- **Reading text**

As said in my post, they're interested in investigating and detaining individuals for deportation. Having insufficient resources to do their job and also conduct police operations is one big glaring problem with denying police assistance to ICE and CBP and others. I'd like to think that you're saying this knowing that it implies you want thousands of extra federal officers deployed to Minneapolis to assist with arresting anti-ICE types when they commit crimes. And you know, without commenting on it, that police have been told to not assist.

As near as I can tell, Alex Pretti was just standing in a public space filming when ICE walked up to him. He didn’t shove them (although they shoved him); the most “aggressive” thing he did was step partially between an ICE officer and some woman that officer had just shoved to the ground. But ICE doesn’t appear to be interested in arresting her either; again, their justice is much more immediate. It’s not clear what operation there even is to impede; they appear to just be walking down the street and roughing up protesters.
A little strange to call standing in the middle of the road a "public space," as the videos I saw start out (both the shoved woman and the man). It's the middle of the road. It's not "just standing in a public space" like he's at the campus quad or the sidewalk. Come on.

The first two are one or two feet away from ICE officers in the road, blowing whistles, and maybe doing more but the camera does cut away for a bit. Let's see the investigation on that. After the officer pushes one lady and Pretti steps in front with his hands up, he lands on top of her and grabs her (you can see officers pulling him off). So if they're going to arrest the lady for impeding the investigation, he at least has to be detained to effectuate that.

If you're standing in the middle of a road and very close to ICE officers performing their duties, and they tell you to get back, it's time to get back and you may be arrested if you refuse. I'm just going to assume you're not trolling me here. You can see this a million times when police secure a scene that they don't allow random people to intrude on whatever arrest or investigation they're performing. Usually, they have enough people on the scene to do their job while others keep you back from interfering or being close enough to interfere in an instant.

Then for the rest of the interaction Alex is pepper-sprayed and/or on the ground in pain; I don’t see how that’s impeding anybody. Was there another target behind him they were trying to pepper spray? Were they aiming for the sidewalk and his head just happened to be in the way?
I don't know why you would think there's some new cause happening after the pepper spray.

It is, I think, blindingly obvious that there is nothing he did in that interaction that they could ever convince a jury to convict him for. Likewise for nearly all of the Minneapolis residents currently in the streets opposing ICE. So when you keep saying they’re breaking the law, you clearly don’t mean in a “[would be found] guilty by a jury of their peers” sense. But you need to construct an “other” that they are, and other Americans are not, in order to turn this back into a distant problem that could only affect other people. And so this lawbreaking limbo is conjured, a nebulous miasma of “impeding” that has no essential characteristic other than that it absolutely, definitely, involves opposing the authorities in some form. So as long as you would never oppose the authorities, no matter how immoral or illegal their actions, no matter what legal rights are supposed to protect you, then you’ll never be in the same camp as those other people they’re beating, kidnapping, and occasionally shooting in the street.
Misdemeanor stuff, not a felony as best I can tell from the close video and the shorter video from further away. Maybe a fine, maybe released with a warning. The concealed carry without having ID would be much, much more.

[Part of a data file]
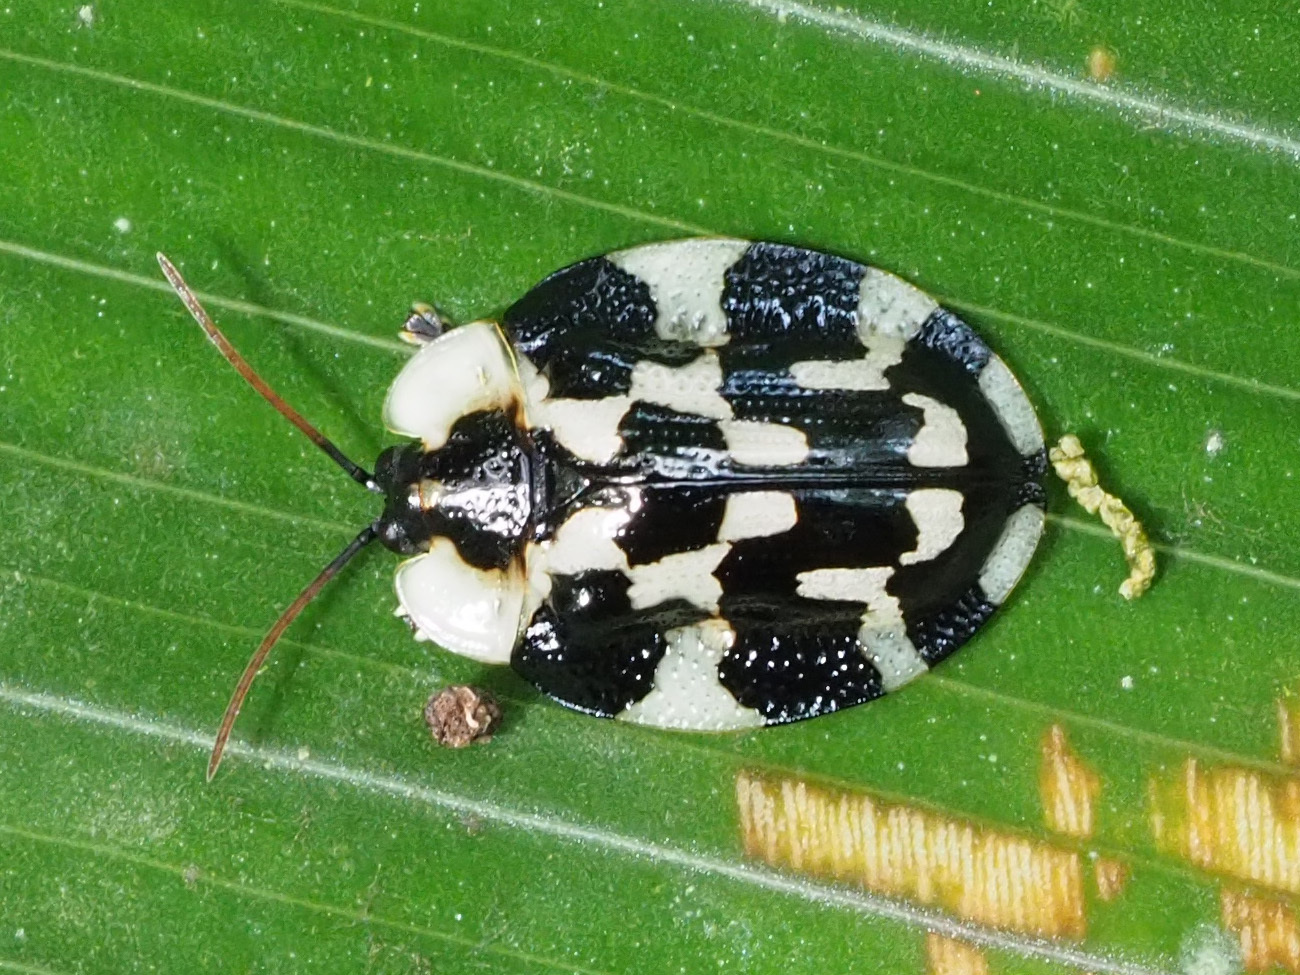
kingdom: Animalia
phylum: Arthropoda
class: Insecta
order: Coleoptera
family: Chrysomelidae
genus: Aslamidium
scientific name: Aslamidium capense
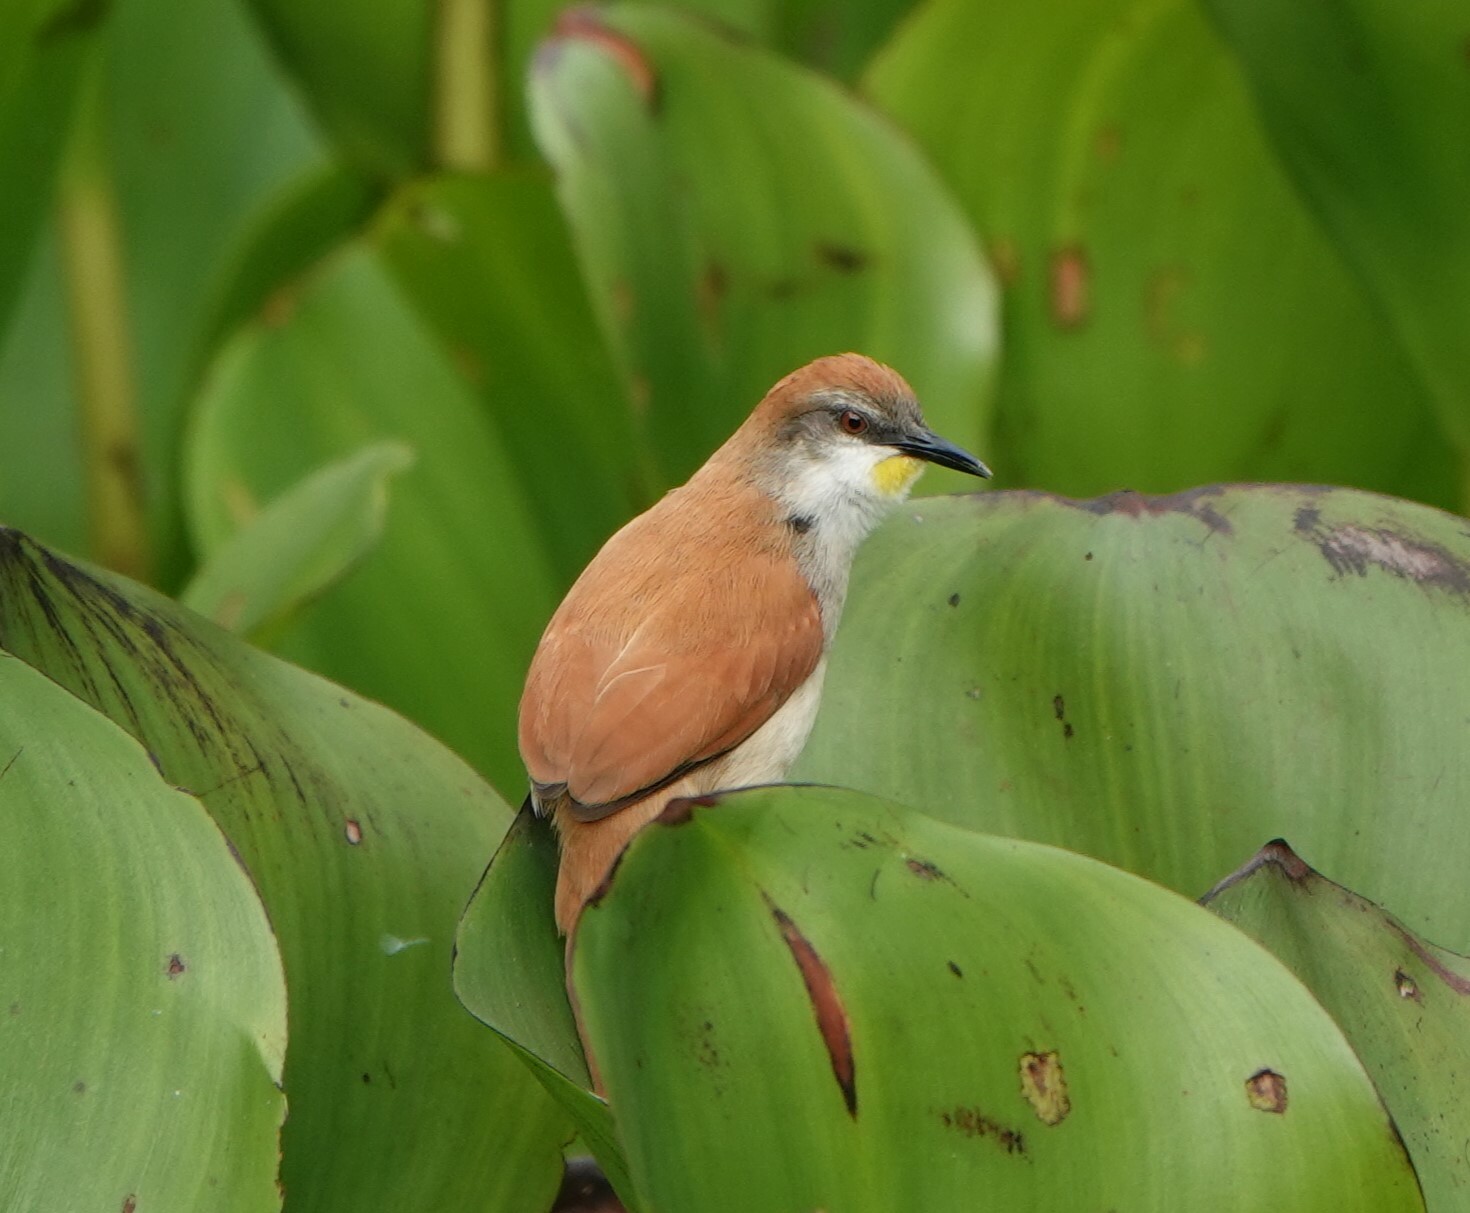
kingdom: Animalia
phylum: Chordata
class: Aves
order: Passeriformes
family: Furnariidae
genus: Certhiaxis
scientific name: Certhiaxis cinnamomeus
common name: Yellow-chinned spinetail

- **Tasks to complete**
**A.** In the discussion about ICE, take the passage starting with "As said in my" and going on through "to not assist.", and change "deportation" to "removal".
**B.** Write what comes next in the discussion about ICE, picking up after its last sentence.

- **The answers**
**A.**
As said in my post, they're interested in investigating and detaining individuals for removal. Having insufficient resources to do their job and also conduct police operations is one big glaring problem with denying police assistance to ICE and CBP and others. I'd like to think that you're saying this knowing that it implies you want thousands of extra federal officers deployed to Minneapolis to assist with arresting anti-ICE types when they commit crimes. And you know, without commenting on it, that police have been told to not assist.

**B.**
Which puts us right back at a choice between “this could happen to anybody, including me” and “I must obey authority no matter what, then it will never happen to me.”
You've made an attempt, but I don't think ordinary Americans will look at that and say "My civil rights are being violated if I can't stand in the middle of the street and 1-2 feet from officers blowing my whistle at them." Go on the sidewalk and film whom they bring out, if they mistreat him or others, and anything else. I think you know this, but aren't willing to admit it yet.
oBlade
Profile Blog Joined December 2008
United States5936 Posts
January 26 2026 04:43 GMT
#109295
On January 26 2026 10:04 ChristianS wrote:
Show nested quote +
On January 26 2026 06:26 dyhb wrote:
+ Show Spoiler +
A majority of Americans won't see the video and conclude that the shooting was justified. Resisting, impeding, and intimidation aren't enough to justify the shoot. Even if the victim committed a felony. oBlade already ran through the scenarios that would change this presumption (but I gather from the replies that the people who most needed to hear those scenarios only made it halfway through his post before writing their reply about bootlicking or fascists.)

The circumstances surrounding the shooting will limit how Americans respond. Not because Americans over-trust law enforcement, but because of the circumstances that the loudest voices talk the least about. Americans aren't out there impeding federal operations, standing in traffic, dragging people away that are being apprehended, shoving or pushing federal officers, or resisting arrest. A lot of Americans know to film from a distance and obey instructions. Even if they get yelled at, to back away and keep filming. They have heard the repeated attempts to conflate peaceful law-aware protesting from actual lawbreaking activity, but it just doesn't play.

Retreat back to "but he shouldn't have been shot" to regain firm ground, but remember that it's a retreat from everything else you're trying to say about it.

If you think interfering with ICE is justified, and you don't have to comply with arrests, then you've already abandoned persuading Americans that they could be next. Americans will agree with investigating and prosecuting misconduct in a bad shoot (looks that way, in contrast to the Good hitting the ICE officer with her car), but they'll get off the boat once you start justifying breaking the law (because ICE is the Gestapo or whatever).+ Show Spoiler +


The second point that isn't getting enough visibility is that Minnesota and Minneapolis, among other states and cities, refuse to help ICE secure the scene of detentions and hand off violent illegal alien criminals to ICE. It would be excellent if protesters know they will be arrested by their local police if they inhibit or interfere with federal activity! ICE is around to investigate and detain for potential deportation, not to spend their resources throwing everybody that feels noble breaking the law into jail.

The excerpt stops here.